Steven complied quickly, and there it was. The flash of red from the rooftop, exactly where the FBI and ME reported the kill shots came from. Hell, they’d even trumped up diagrams to support their so-called evidence. Liars. The kill shots came from a window directly across the street from the parking garage exit, not the roof.
Guys in Afghanistan called it painting a target. They’d laser tag a Taliban terrorist’s front door or a munitions dump to guide an F-16 bomb strike. Some * had painted Alex from the roof while another murdered him. What the hell? Was that sniper so poor of a shot he needed his targets marked? Or—
Damn. David was right. The FBI and ME’s reports were bogus. Every word out of their lying mouths was intended to one hundred percent misdirect them. That’s why the Bureau refused to release the so-called crime scene. It wasn’t one, but as long as The TEAM believed that, they hadn’t looked further.
Only Steven had. And Mother. And David.
Another wave of frustration edged up Mark’s spine, filling him with the need to strike back. Hit something. Had he had his head in the sand all this time?
He stuck his index finger to the monitor screen, pointed to the dark window across the street. “Can you zoom in right here?

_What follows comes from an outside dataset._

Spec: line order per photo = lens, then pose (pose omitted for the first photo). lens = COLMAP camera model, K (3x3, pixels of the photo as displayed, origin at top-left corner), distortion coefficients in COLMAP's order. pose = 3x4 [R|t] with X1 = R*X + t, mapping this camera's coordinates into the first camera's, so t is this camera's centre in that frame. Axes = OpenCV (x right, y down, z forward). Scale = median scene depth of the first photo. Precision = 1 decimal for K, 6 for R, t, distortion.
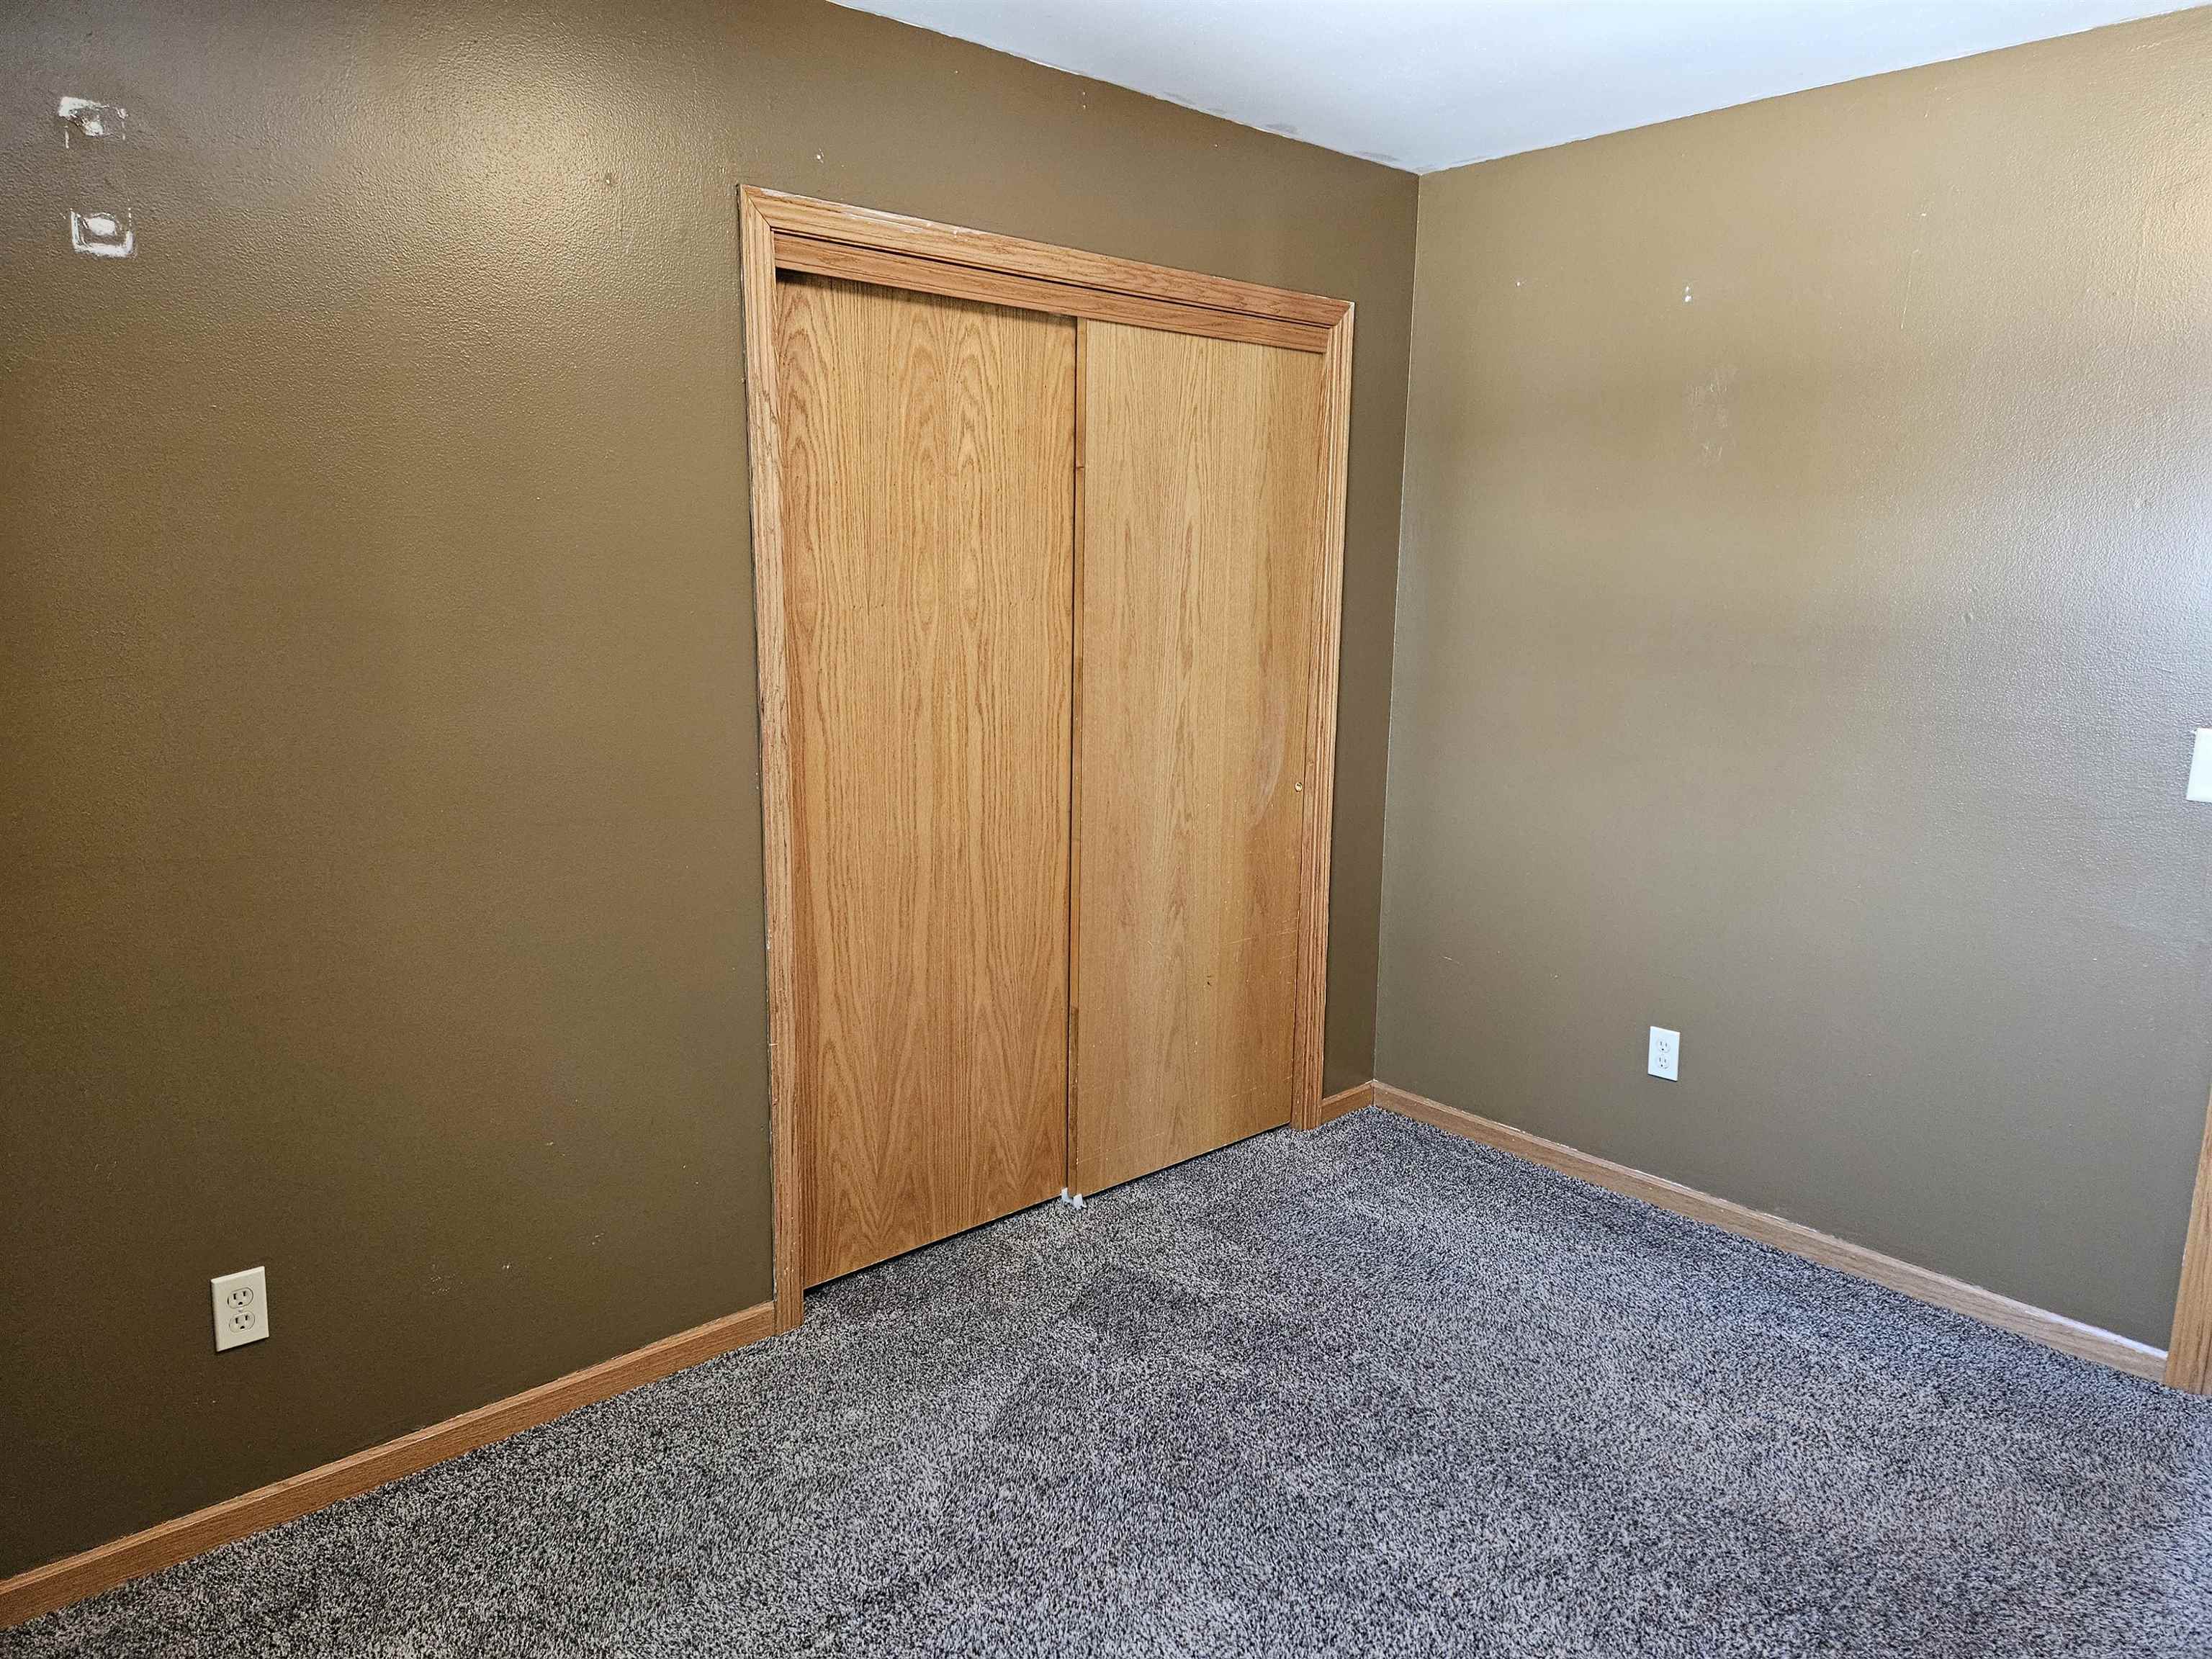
lens RADIAL K [[1490.0, 0, 1101.0], [0, 1490.0, 842.8], [0, 0, 1]] dist [0.079575, -0.060116]
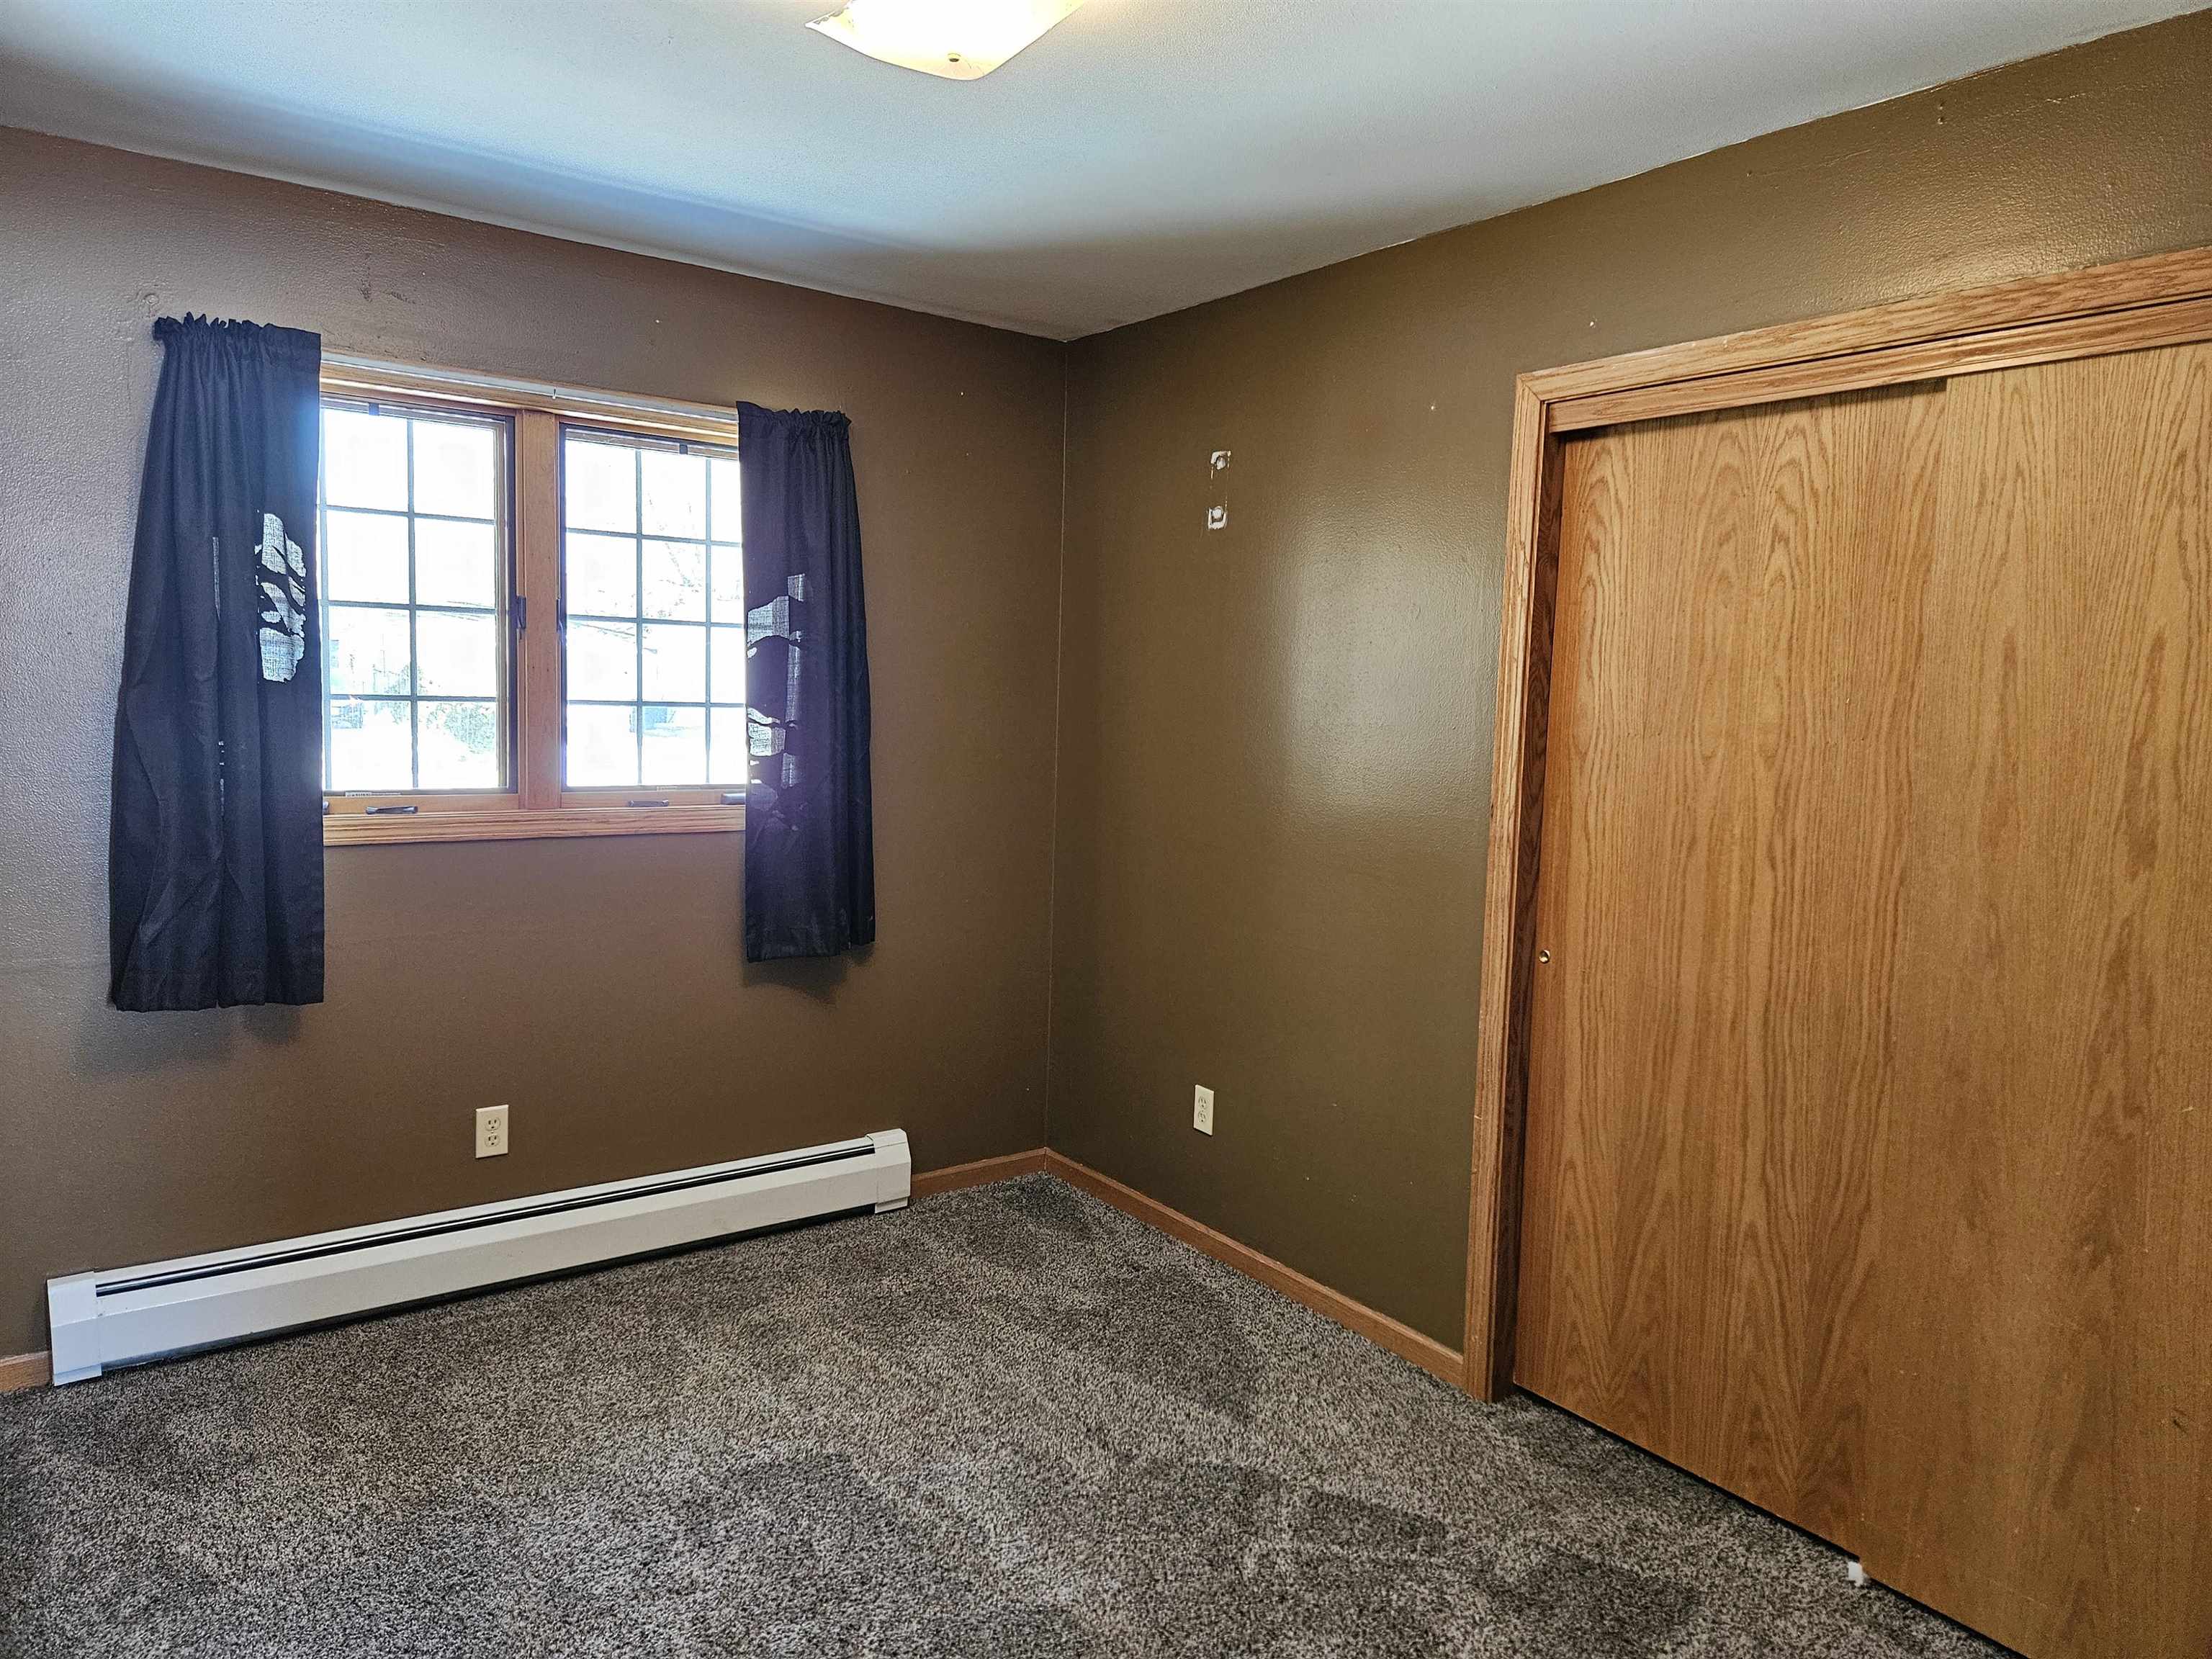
lens RADIAL K [[1490.0, 0, 1104.9], [0, 1490.0, 824.9], [0, 0, 1]] dist [0.079575, -0.060116]
pose [[-0.112849, 0.074131, -0.990843, 0.826174], [-0.227022, 0.968911, 0.098346, -0.111627], [0.967329, 0.236042, -0.092512, 0.726144]]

I want to see this area closer.”
“Already zoomed in and enhanced, sir.” Steven brought up the requested image.
At first, Mark could only make out the blurry outline of the tools of the trade—the tripod holding what had to be a sniper rifle, the round lens of a scope that brought targets up close and personal.
Steven worked to bring the image into better focus.

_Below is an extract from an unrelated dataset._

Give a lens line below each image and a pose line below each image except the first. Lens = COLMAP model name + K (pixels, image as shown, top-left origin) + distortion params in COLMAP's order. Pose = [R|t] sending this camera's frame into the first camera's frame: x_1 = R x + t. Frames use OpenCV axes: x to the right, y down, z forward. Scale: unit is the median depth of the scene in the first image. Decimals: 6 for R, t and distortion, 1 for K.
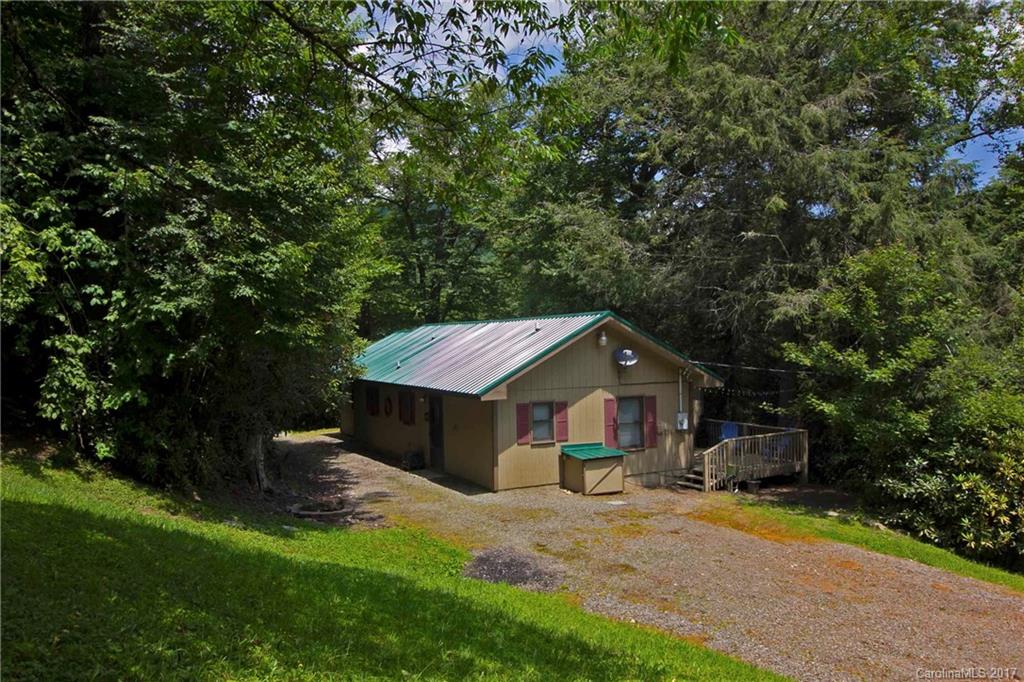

The broad shoulders of the bastard behind the scope materialized. The man raised his head to assess the damage he’d caused. The sonofabitch smiled.
“Who the hell is he?”
Steven handed Mark a printout from their private facial recognition database, a compilation of every national and foreign facial rec database. The sonofabitch in question was Samuel Becker. Ex-Navy SEAL. Current FBI undercover sniper. Flaming *.
“The FBI killed Alex.” Mark lowered his voice too late. Every head in the work area popped up and all agents crowded into Mother’s workspace.
She stood smugly behind Steven, rocking back and forth on her heels. “Go on. Show him what else you found.”
He handed Mark another photo. “Sir, I also ran thermal imaging on this sequence of shots.”
“What am I looking at?” Mark asked, his blood humming with a spike of adrenaline and a boatload of righteous indignation. The day Libby lost her sister, Faith, to an FBI protective detail gone bad was the day Mark knew Alex was right. The Bureau couldn’t be trusted. Ever.